:: AUSGELESENER TEXT ::

Das Parlament hat Mitte des vergangenen Jahres eine Lockerung des Kriegsmaterialgesetzes angeregt. Mit einer als Abweichungskompetenz bezeichneten Regelung soll der Bundesrat bei ausserordentlichen Umständen von den gesetzlich verankerten Bewilligungskriterien abweichen können. Im vergangenen Februar hat der Bundesrat eine entsprechende Botschaft verabschiedet.
SVP warnt vor schleichendem Verlust der Neutralität
Politisch stösst die Idee auf breite Zustimmung. Priska Seiler Graf (SP), Präsidentin der Sicherheitspolitischen Kommission des Nationalrats, will das Thema in der Kommission voranbringen: «Ich würde es sehr begrüssen, wenn das einen Schritt weitergehen würde», sagt sie gegenüber SRF. Auch FDP, GLP und Mitte-Partei zeigen sich offen.
FDP-Nationalrat Heinz Theiler nennt das Abkommen «sehr sinnvoll», und Reto Nause (Mitte) betont, es gehe dabei um Beschaffungen und nicht darum, ein Bündnis einzugehen. «Wir sind neutral und bleiben neutral.»

:::
:: AUSGELESENE ZEILEN ::

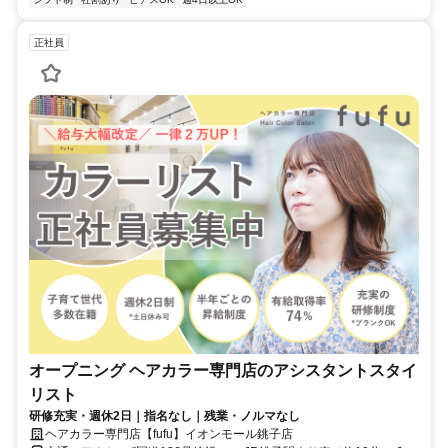
正社員
オープニング ヘアカラー専門店のアシスタントスタイ
リスト
研修充実・週休2日｜指名なし｜残業・ノルマなし
ヘアカラー専門店【fufu】イオンモール銚子店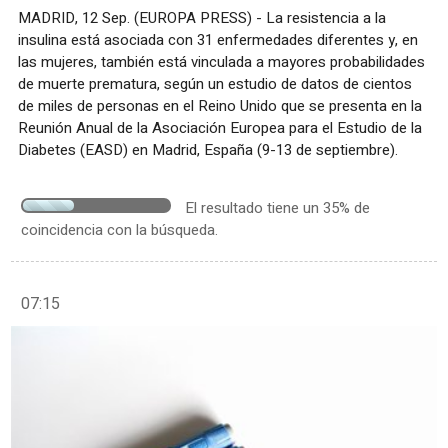
MADRID, 12 Sep. (EUROPA PRESS) - La resistencia a la
insulina está asociada con 31 enfermedades diferentes y, en
las mujeres, también está vinculada a mayores probabilidades
de muerte prematura, según un estudio de datos de cientos
de miles de personas en el Reino Unido que se presenta en la
Reunión Anual de la Asociación Europea para el Estudio de la
Diabetes (EASD) en Madrid, España (9-13 de septiembre).
El resultado tiene un 35% de
coincidencia con la búsqueda.
07:15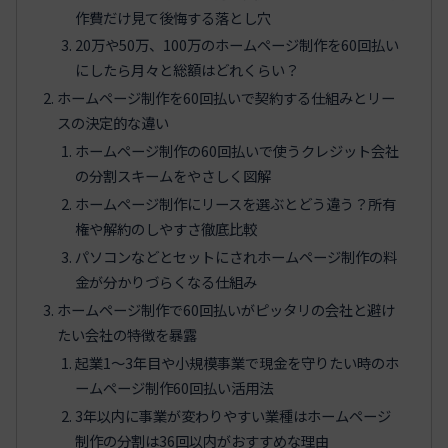
作費だけ見て後悔する落とし穴
20万や50万、100万のホームページ制作を60回払い
にしたら月々と総額はどれくらい？
ホームページ制作を60回払いで契約する仕組みとリー
スの決定的な違い
ホームページ制作の60回払いで使うクレジット会社
の分割スキームをやさしく図解
ホームページ制作にリースを選ぶとどう違う？所有
権や解約のしやすさ徹底比較
パソコンなどとセットにされホームページ制作の料
金が分かりづらくなる仕組み
ホームページ制作で60回払いがピッタリの会社と避け
たい会社の特徴を暴露
起業1〜3年目や小規模事業で現金を守りたい時のホ
ームページ制作60回払い活用法
3年以内に事業が変わりやすい業種はホームページ
制作の分割は36回以内がおすすめな理由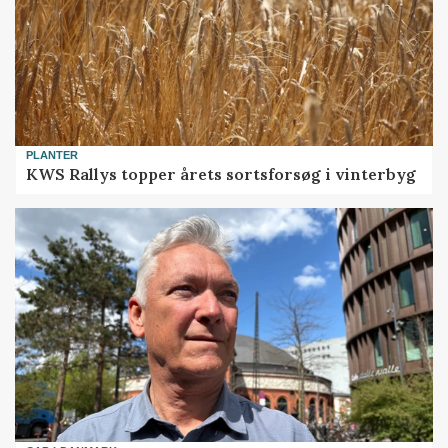
PLANTER
KWS Rallys topper årets sortsforsøg i vinterbyg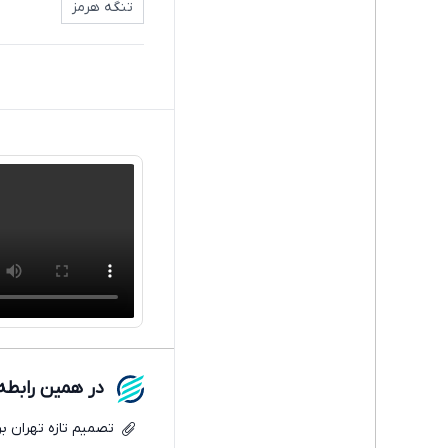
تنگه هرمز
در همین رابطه
تصمیم تازه تهران بر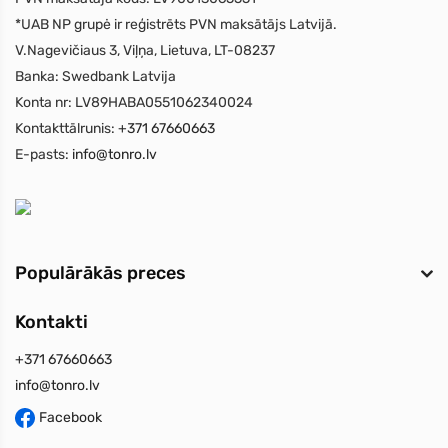
*UAB NP grupė ir reģistrēts PVN maksātājs Latvijā.
V.Nagevičiaus 3, Viļņa, Lietuva, LT-08237
Banka:
Swedbank Latvija
Konta nr:
LV89HABA0551062340024
Kontakttālrunis:
+371 67660663
E-pasts:
info@tonro.lv
Populārākās preces
Kontakti
+371 67660663
info@tonro.lv
Facebook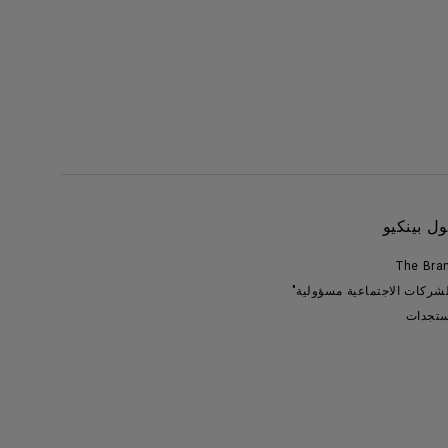
ل بينكيو
The Bra
لشركات الاجتماعية مسؤولية"
تجدات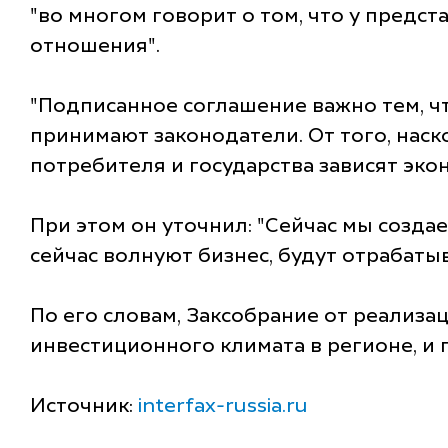
"во многом говорит о том, что у пред
отношения".
"Подписанное соглашение важно тем, чт
принимают законодатели. От того, наск
потребителя и государства зависят экон
При этом он уточнил: "Сейчас мы созда
сейчас волнуют бизнес, будут отрабаты
По его словам, Заксобрание от реализ
инвестиционного климата в регионе, и
Источник:
interfax-russia.ru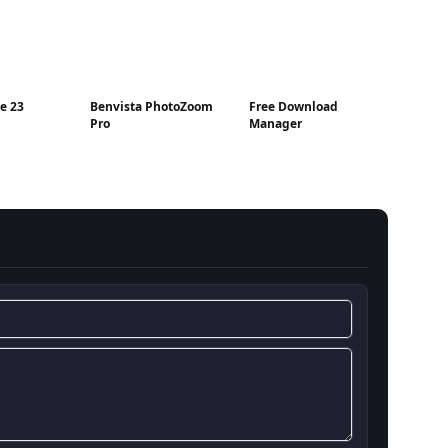
e 23
Benvista PhotoZoom
Free Download
Pro
Manager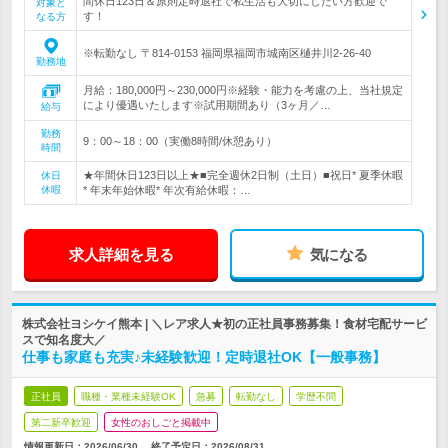
間休日123日＆原則定時退社で私生活も大切にしたい方歓迎で
対象と
す！
なる方
※転勤なし 〒814-0153 福岡県福岡市城南区樋井川2-26-40
勤務地
月給：180,000円～230,000円※経験・能力を考慮の上、当社規定
により優遇いたします※試用期間あり（3ヶ月／…
給与
勤務
9：00～18：00（実働8時間/休憩あり）
時間
★年間休日123日以上★■完全週休2日制（土日）■祝日* 夏季休暇
休日
休暇
* 年末年始休暇* 年次有給休暇：…
求人詳細を見る
気になる
株式会社ヨシケイ熊本 | ＼レア求人★初の正社員事務募集！食材宅配サービ
スで知名度大／
仕事も家庭も充実♪未経験歓迎！定時退社OK【一般事務】
正社員
職種・業種未経験OK
急募
転勤なし
学歴不問
第二新卒歓迎
女性のおしごと掲載中
情報更新日：2026/06/30
終了予定日：
2026/08/31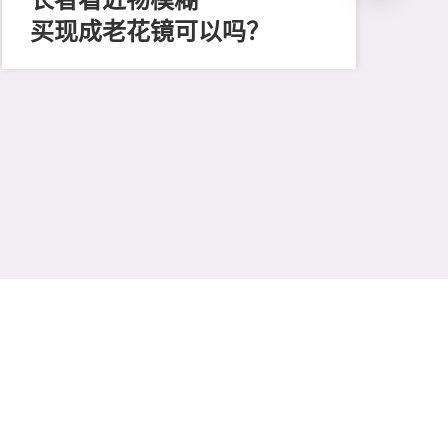
买现成老花镜可以吗？
202
「
顔
清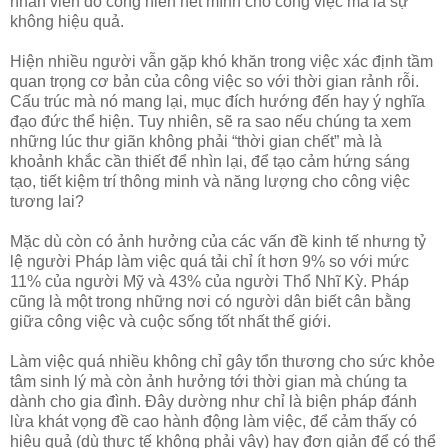
nhân viên đó cống hiến hết mình cho công việc mà là sự
không hiệu quả.
Hiện nhiều người vẫn gặp khó khăn trong việc xác định tầm
quan trọng cơ bản của công việc so với thời gian rảnh rỗi.
Cấu trúc mà nó mang lại, mục đích hướng đến hay ý nghĩa
đạo đức thể hiện. Tuy nhiên, sẽ ra sao nếu chúng ta xem
những lúc thư giãn không phải “thời gian chết” mà là
khoảnh khắc cần thiết để nhìn lại, để tạo cảm hứng sáng
tạo, tiết kiệm trí thông minh và năng lượng cho công việc
tương lai?
Mặc dù còn có ảnh hưởng của các vấn đề kinh tế nhưng tỷ
lệ người Pháp làm việc quá tải chỉ ít hơn 9% so với mức
11% của người Mỹ và 43% của người Thổ Nhĩ Kỳ. Pháp
cũng là một trong những nơi có người dân biết cân bằng
giữa công việc và cuộc sống tốt nhất thế giới.
Làm việc quá nhiều không chỉ gây tổn thương cho sức khỏe
tâm sinh lý mà còn ảnh hưởng tới thời gian mà chúng ta
dành cho gia đình. Đây dường như chỉ là biện pháp đánh
lừa khát vọng đề cao hành động làm việc, để cảm thấy có
hiệu quả (dù thực tế không phải vậy) hay đơn giản để có thể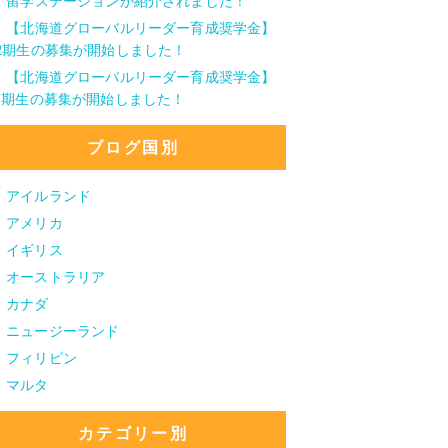
留学ステーションが紹介されました！
【北海道グローバルリーダー育成奨学金】
2期生の募集が開始しました！
【北海道グローバルリーダー育成奨学金】
1期生の募集が開始しました！
ブログ国別
アイルランド
アメリカ
イギリス
オーストラリア
カナダ
ニュージーランド
フィリピン
マルタ
カテゴリー別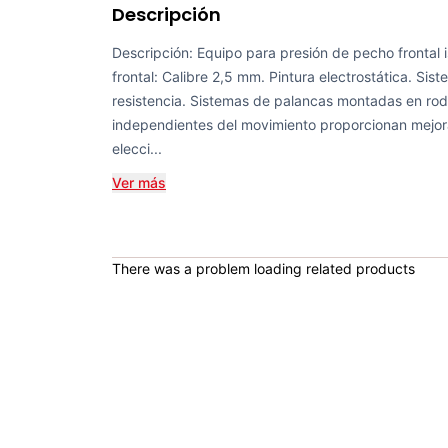
Descripción
Descripción: Equipo para presión de pecho frontal i
frontal: Calibre 2,5 mm. Pintura electrostática. Sis
resistencia. Sistemas de palancas montadas en ro
independientes del movimiento proporcionan mejora
elecci...
Ver más
There was a problem loading related products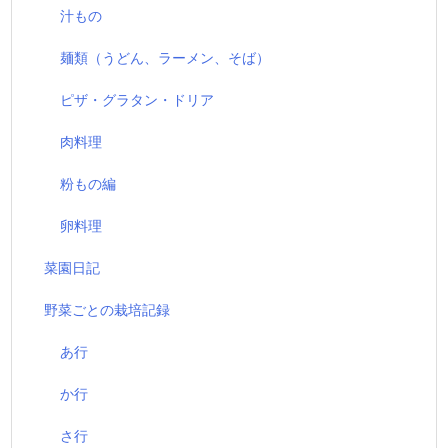
汁もの
麺類（うどん、ラーメン、そば）
ピザ・グラタン・ドリア
肉料理
粉もの編
卵料理
菜園日記
野菜ごとの栽培記録
あ行
か行
さ行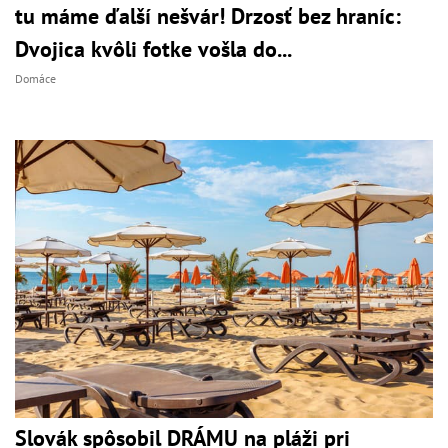
tu máme ďalší nešvár! Drzosť bez hraníc:
Dvojica kvôli fotke vošla do...
Domáce
Slovák spôsobil DRÁMU na pláži pri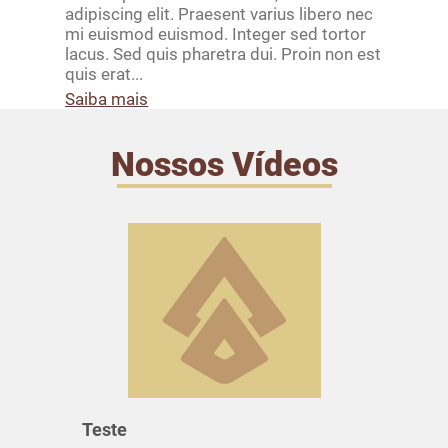
adipiscing elit. Praesent varius libero nec
dol
mi euismod euismod. Integer sed tortor
Pra
lacus. Sed quis pharetra dui. Proin non est
eui
quis erat...
qui
Saiba mais
Sai
Nossos Vídeos
Teste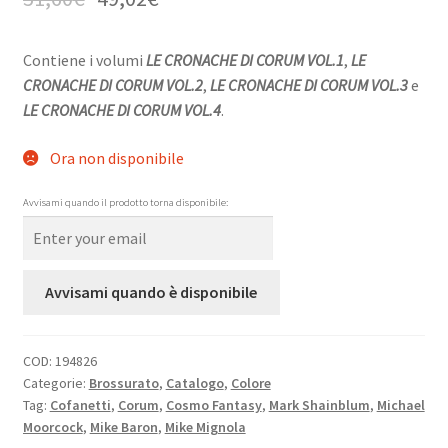
Contiene i volumi
LE CRONACHE DI CORUM VOL.1
,
LE
CRONACHE DI CORUM VOL.2
,
LE CRONACHE DI CORUM VOL.3
e
LE CRONACHE DI CORUM VOL.4
.
Ora non disponibile
Avvisami quando il prodotto torna disponibile:
Avvisami quando è disponibile
COD:
194826
Categorie:
Brossurato
,
Catalogo
,
Colore
Tag:
Cofanetti
,
Corum
,
Cosmo Fantasy
,
Mark Shainblum
,
Michael
Moorcock
,
Mike Baron
,
Mike Mignola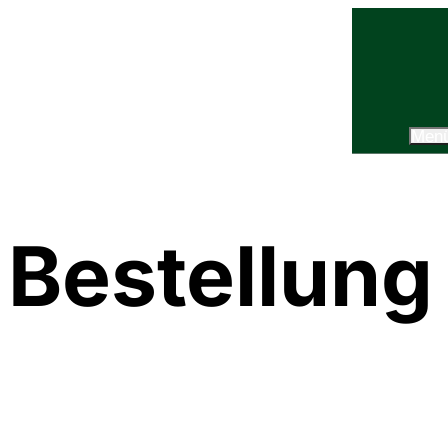
Men
Bestellun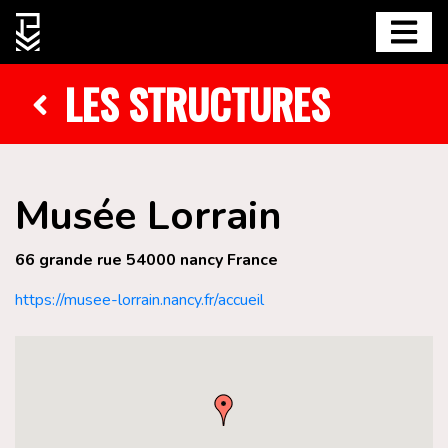
LES STRUCTURES
Musée Lorrain
66 grande rue 54000 nancy France
https://musee-lorrain.nancy.fr/accueil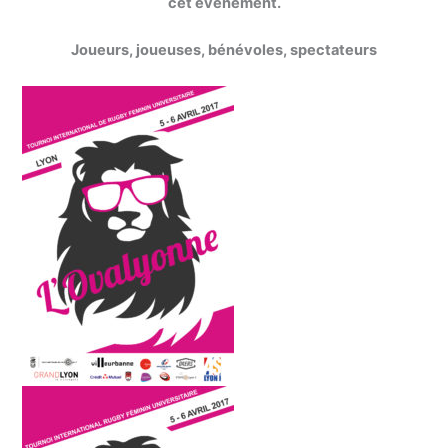
cet événement.
Joueurs, joueuses, bénévoles, spectateurs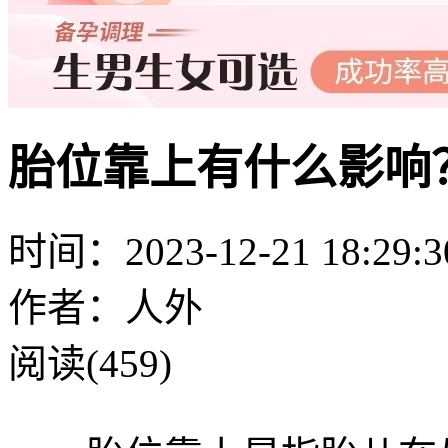
胎位靠上有什么影响
时间：2023-12-21 18:29:3
作者：人外
阅读(459)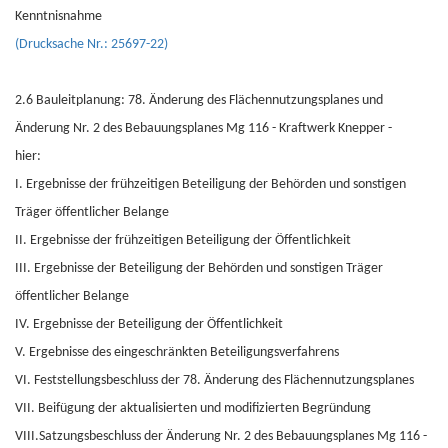
Kenntnisnahme
(Drucksache Nr.: 25697-22)
2.6 Bauleitplanung: 78. Änderung des Flächennutzungsplanes und
Änderung Nr. 2 des Bebauungsplanes Mg 116 - Kraftwerk Knepper -
hier:
I. Ergebnisse der frühzeitigen Beteiligung der Behörden und sonstigen
Träger öffentlicher Belange
II. Ergebnisse der frühzeitigen Beteiligung der Öffentlichkeit
III. Ergebnisse der Beteiligung der Behörden und sonstigen Träger
öffentlicher Belange
IV. Ergebnisse der Beteiligung der Öffentlichkeit
V. Ergebnisse des eingeschränkten Beteiligungsverfahrens
VI. Feststellungsbeschluss der 78. Änderung des Flächennutzungsplanes
VII. Beifügung der aktualisierten und modifizierten Begründung
VIII.Satzungsbeschluss der Änderung Nr. 2 des Bebauungsplanes Mg 116 -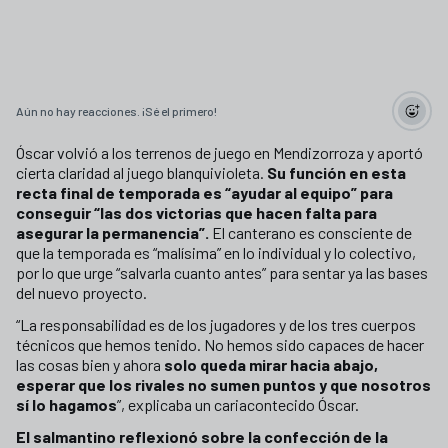
Aún no hay reacciones. ¡Sé el primero!
Óscar volvió a los terrenos de juego en Mendizorroza y aportó
cierta claridad al juego blanquivioleta.
Su función en esta
recta final de temporada es “ayudar al equipo” para
conseguir “las dos victorias que hacen falta para
asegurar la permanencia”.
El canterano es consciente de
que la temporada es “malísima” en lo individual y lo colectivo,
por lo que urge “salvarla cuanto antes” para sentar ya las bases
del nuevo proyecto.
“La responsabilidad es de los jugadores y de los tres cuerpos
técnicos que hemos tenido. No hemos sido capaces de hacer
las cosas bien y ahora
solo queda mirar hacia abajo,
esperar que los rivales no sumen puntos y que nosotros
sí lo hagamos
”, explicaba un cariacontecido Óscar.
El salmantino reflexionó sobre la confección de la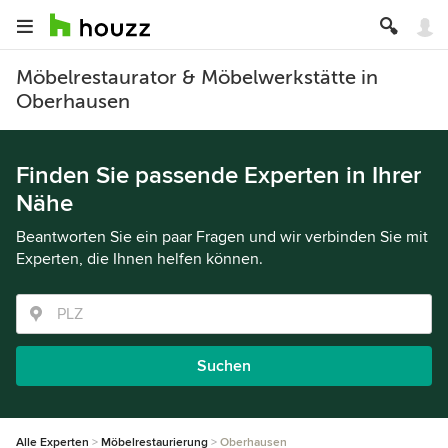
Möbelrestaurator & Möbelwerkstätte in
Oberhausen
Finden Sie passende Experten in Ihrer
Nähe
Beantworten Sie ein paar Fragen und wir verbinden Sie mit
Experten, die Ihnen helfen können.
Suchen
Alle Experten
Möbelrestaurierung
Oberhausen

:::

**AUFGABEN:**
• 1. Wann hat der Bundesrat laut dem Text zum Kriegsmaterialgesetz die entsprechende Botschaft verabschiedet?
• 2. Stimmen die folgenden Aussagen mit dem Text zum Kriegsmaterialgesetz überein? Antworten Sie jeweils mit Ja oder Nein und zitieren Sie die entscheidenden Worte des Textes.
(a) Priska Seiler Graf ist Präsidentin der Sicherheitspolitischen Kommission des Nationalrats.
(b) Die FDP lehnt die Idee ab.
(c) Reto Nause zufolge geht es darum, ein Bündnis einzugehen.
• 3. Setzen Sie den Text zum Kriegsmaterialgesetz nach seinem letzten Satz fort.
Die Zeilen spielen hierfür keine Rolle.

**ANTWORTEN:**
• 1. Im vergangenen Februar.

• 2.
(a) Ja: «Priska Seiler Graf (SP), Präsidentin der Sicherheitspolitischen Kommission des Nationalrats»
(b) Nein: «Auch FDP, GLP und Mitte-Partei zeigen sich offen.»
(c) Nein: «es gehe dabei um Beschaffungen und nicht darum, ein Bündnis einzugehen»

• 3.
Kritik kommt einzig von der SVP. Für Nationalrat Mauro Tuena ist ein solches Rüstungsabkommen mit der EU nicht mit der Neutralität vereinbar. Zudem befürchtet er, dass die Mengenrabatte kaum ins Gewicht fallen würden. «Man spricht immer von gemeinsamen Beschaffungen, dabei bleibt es aber nicht.»
Trotz dieser Bedenken zeigen sich Sicherheitspolitiker parteiübergreifend überraschend offen für ein Sicherheitsabkommen mit der EU. Die Debatte dürfte jedoch erst an Fahrt aufnehmen.